O Desconhecido viu o homem de branco tirar do bolso um objeto metálico e levá-lo aos lábios, como para o beijar. Seus olhos se entrecerraram e os sons duma gaitinha ergueram-se no ar, primeiro tímidos e indistintos, abafados pelo vozerio geral. Aos poucos, porém, as pessoas foram silenciando e as notas duma valsa começaram como que a alcalinizar o ambiente (N, p. 34).

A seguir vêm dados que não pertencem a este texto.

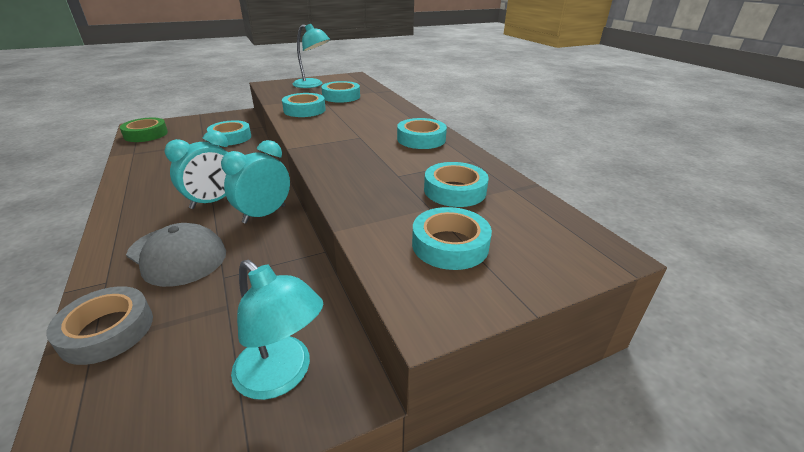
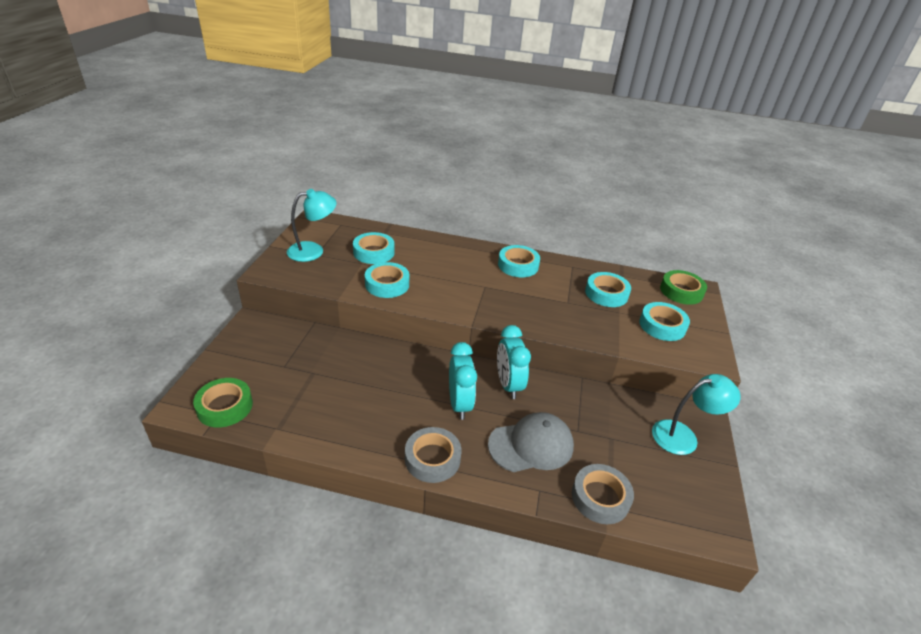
camera: 55 degrees left, 5 degrees up
(128, 213) = (432, 458): none -> grey tape
(230, 137) = (320, 351): turquoise tape -> none
(566, 239) = (681, 291): none -> green tape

A única luz que emana na noite é o som daquela gaitinha, tocada por um homem simples, rodeado pela hostilidade de todos. A singeleza da música possui algo de profundamente humano que, naquele ambiente, lembra vozes, sonhos, atos de ternura há muito tempo esquecidos. E aqui ocorre para o Desconhecido a associação entre a música, a melodia tocada pelo homem de branco (como também

é chamado o homem da gaitinha) e a sua inocência, o seu aparente amor incondicional, desprotegido e ainda assim superior a tudo que o rodeia. O homem e sua música pairam acima da atmosfera decadente, mesmo não sendo ele o único a produzir sons musicais. O corcunda em vários momentos deixa escapar melodias entrecortadas e sinais de alguma intimidade com a música. Mas a música que ele produz de maneira alguma emana a mesma vibração da melodia do homem de branco: “O homem do cravo caminhava em silêncio, o corcunda cantarolava uma

música qualquer e de vez em quando fazia um passinho de dança, mas sempre de

cabeça baixa, como que entretido a namorar a própria sombra” (N, p. 35, grifo nosso).

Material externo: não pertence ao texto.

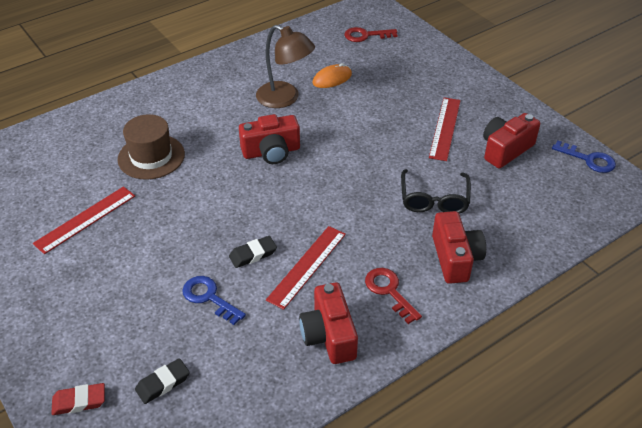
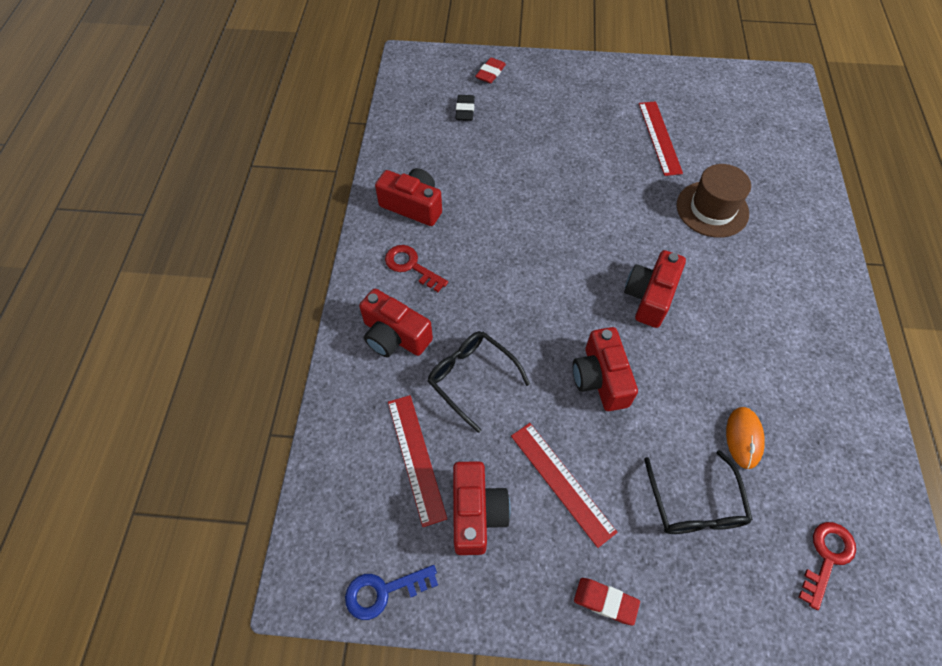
camera: 130 degrees right, 15 degrees up
(209, 298) = (512, 164): blue key -> none
(253, 254) = (530, 210): black eraser -> none
(285, 99) = (734, 364): brown lamp -> none
(307, 266) = (486, 234): red ruler -> red ruler (415, 458)
(361, 144) = (600, 378): none -> red camera
(389, 291) = (411, 266): red key -> red key turned 150 degrees counterclockwise
(392, 80) = (694, 503): none -> black glasses
(480, 87) = (605, 601): none -> red eraser

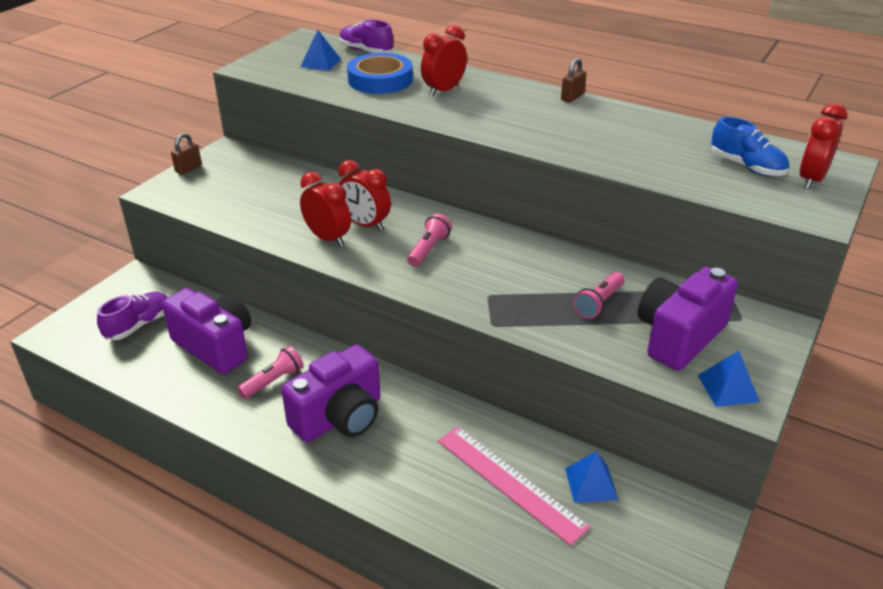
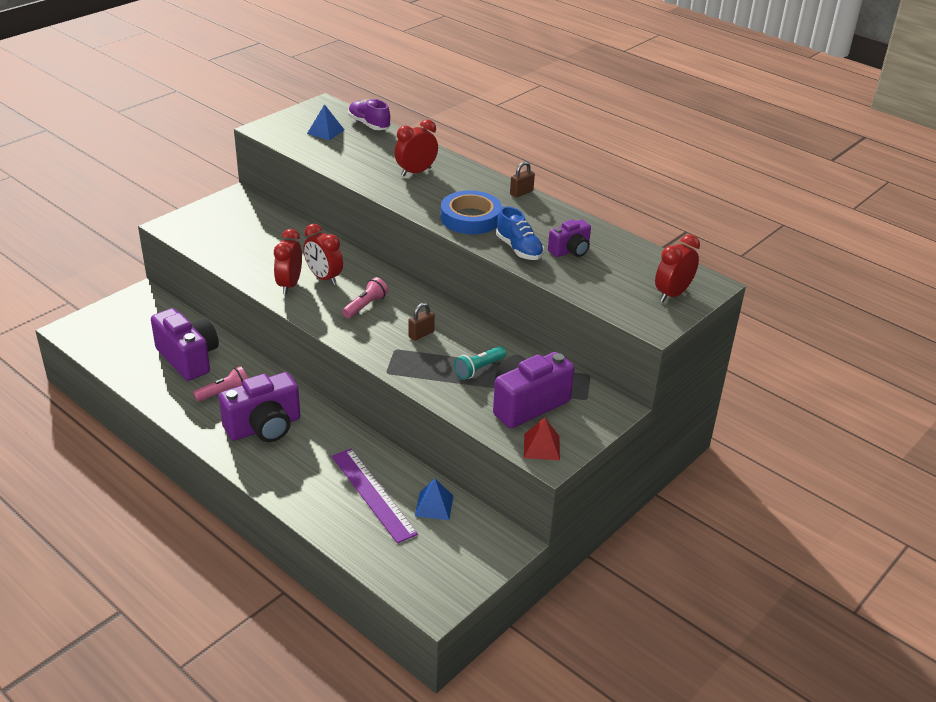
camera: 10 degrees right, 0 degrees up
(138, 325) = (134, 333): purple shoe -> none
(188, 168) = (200, 209): brown padlock -> brown padlock (421, 334)
(328, 238) = (289, 285): red clock -> red clock turned 135 degrees counterclockwise
(380, 80) = (368, 155): blue tape -> blue tape (470, 218)
(510, 482) = (373, 494): pink ruler -> purple ruler
(599, 303) = (479, 369): pink flashlight -> turquoise flashlight
(666, 149) = (570, 251): none -> purple camera
(728, 388) = (541, 447): blue pyramid -> red pyramid
(746, 167) = (626, 275): blue shoe -> blue shoe (519, 249)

Ao contrário da música do homem de branco, o corcunda canta ou assobia envolto em atitudes completamente destoantes. A música é um mero invólucro para seus reais interesses, e termina reforçando o caráter bizarro de seus atos:

O corcunda estava desinquieto, dizia coisinhas picantes ou brutais para as mulheres, fazia-lhes gestos obscenos e num dado momento parou diante da janela duma loura oxigenada e começou a executar uma dança erótica (...) Alguns minutos depois o corcunda saía da casa da prostituta, assobiando vigorosamente (N, p. 36-37).

Essas diferentes dimensões que a música adquire na novela são distinções fundamentais que irão pautar a utilização da mesma em obras posteriores. Embora a tendência ao afastamento ou inexistência de música em momentos de violência ou morte continue existindo, as divisões se tornam cada vez mais tênues, havendo uma flexibilização da presença musical nas obras do escritor.

Uma das questões que tornam Noite um livro peculiar é a sua concisão, que faz com que diversos elementos da narrativa fiquem condicionados a certas características. Segundo Flávio Loureiro Chaves:

(...) a narrativa de Noite concentra a ação sobre a experiência de uma só personagem e a reduz à duração de cerca de dez horas. Por outro lado, o clima opressivo da cidade encarcerada nada tem a ver com o mundo solar do Capitão Rodrigo, e remete de imediato para o áspero confronto com o nosso presente (2001, p. 116).

Ambas as questões provocam reflexos na música. Ela é igualmente concisa, sem a presença derramada que ocorre em outras obras do escritor; ela é igualmente pontual, já que o tempo reduzido em que a ação ocorre não deixa lugar para excessivas intervenções musicais; e ela se reveste dessa posição única, de antagonismo à escuridão da noite: num mundo tomado pelo vazio, ela aponta um caminho, traz conforto, embora não deixem de existir sons musicais que não contenham esse significado.

A concisão, a pontualidade e a sua utilização em meio a ambientes onde a angústia predomina são características que vão ser utilizadas a partir de Noite, de diferentes formas, nos romances posteriores, o que só reforça a posição integrada ao restante da obra que essa novela ocupa na produção do escritor.